--- LIST OF TASKS ---
#1 According to the publisher and subscriber page below, which method should always be used to create a Publisher?
#2 Write the next part of the publisher and subscriber documentation below, picking up after its final line and starting with the second of its two notes.

--- SOURCE TEXT ---

Skip to content

Publisher & Subscriber

Source: cortex.core.publisher, cortex.core.subscriber

A Publisher binds a ZMQ PUB socket and registers with discovery. A Subscriber looks up the endpoint, connects a SUB socket, and drives an async receive loop. Discovery is consulted once per topic on startup; it's not on the hot path.

Relationship to the rest of the stack

flowchart LR
    Node -.owns.-> P[Publisher]
    Node -.owns.-> S[Subscriber]
    P -- register --> DC1[DiscoveryClient]
    S -- lookup --> DC2[DiscoveryClient]
    P -- send_multipart --> Sock1[(zmq.PUB<br/>IPC)]
    Sock1 -. IPC .-> Sock2[(zmq.SUB)]
    S -- recv_multipart --> Sock2
    M[Message] -- to_frames --> P
    S -- from_frames --> M

Publisher

Construction

Always create via Node.create_publisher. Direct construction works but skips the shared ZMQ context and node-level bookkeeping.

pub = node.create_publisher(
    topic_name="/camera/image",   # must start with "/"
    message_type=ImageMessage,    # fingerprint is taken from this class
    queue_size=100,               # SNDHWM; drops under backpressure
)

Startup sequence

sequenceDiagram
    autonumber
    participant U as User
    participant Pub as Publisher
    participant FS as /tmp/cortex/topics/
    participant ZMQ as zmq.PUB
    participant D as Discovery daemon

    U->>Pub: __init__(topic, msg_cls, ...)
    Pub->>Pub: address = generate_ipc_address(topic, node)
    Pub->>FS: mkdir -p; unlink stale .sock
    Pub->>ZMQ: socket(PUB); setsockopt HWM/LINGER; bind(address)
    Pub->>D: REGISTER TopicInfo{name, address, fingerprint, node}
    D-->>Pub: OK / ALREADY_EXISTS
    Note over Pub: ready; user can publish()

Two notes:

  1. The IPC address is derived from node_name + topic_name via generate_ipc_address: ipc:///tmp/cortex/topics/<node>__<topic-with-slashes-as-underscores>.sock.

--- SUPPLIED INFORMATION ---
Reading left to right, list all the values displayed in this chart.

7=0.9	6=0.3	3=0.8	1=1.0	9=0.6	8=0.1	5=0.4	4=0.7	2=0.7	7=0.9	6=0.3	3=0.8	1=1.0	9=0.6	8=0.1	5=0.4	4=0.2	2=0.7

--- ANSWERS FOR EACH ITEM ---
#1 Node.create_publisher

#2
  2. _setup_socket unlinks any existing file at that path before binding. That cleans up crash-leftover sockets — but two publishers with the same node_name + topic_name silently stomp each other.

Publish path

flowchart LR
    Msg[Message dataclass] --> H[build MessageHeader<br/>fp, ts, seq]
    Msg --> V[serialize_message_frames<br/>values]
    H --> F[[frame 1: header 24B]]
    V --> F2[[frame 2: msgpack metadata]]
    V --> FN[[frames 3..N: array buffers]]
    T[[frame 0: topic bytes]]
    F --> Send
    F2 --> Send
    FN --> Send
    T --> Send
    Send[send_multipart NOBLOCK] -->|success| Pub[publish count++]
    Send -->|zmq.Again| Drop[return False]

publish() is synchronous and returns a bool:

  • True — handed to ZMQ successfully.
  • Falsezmq.Again (queue full, message dropped) or any other exception (logged, swallowed).

Fire-and-forget. The caller decides whether to retry based on the return value and the topic's role.

Async context quirk

Node owns a zmq.asyncio.Context. The Publisher constructor detects this and wraps a sync zmq.Context around the same underlying io threads:

if isinstance(self._context, zmq.asyncio.Context):
    self._context: zmq.Context = zmq.Context(self._context)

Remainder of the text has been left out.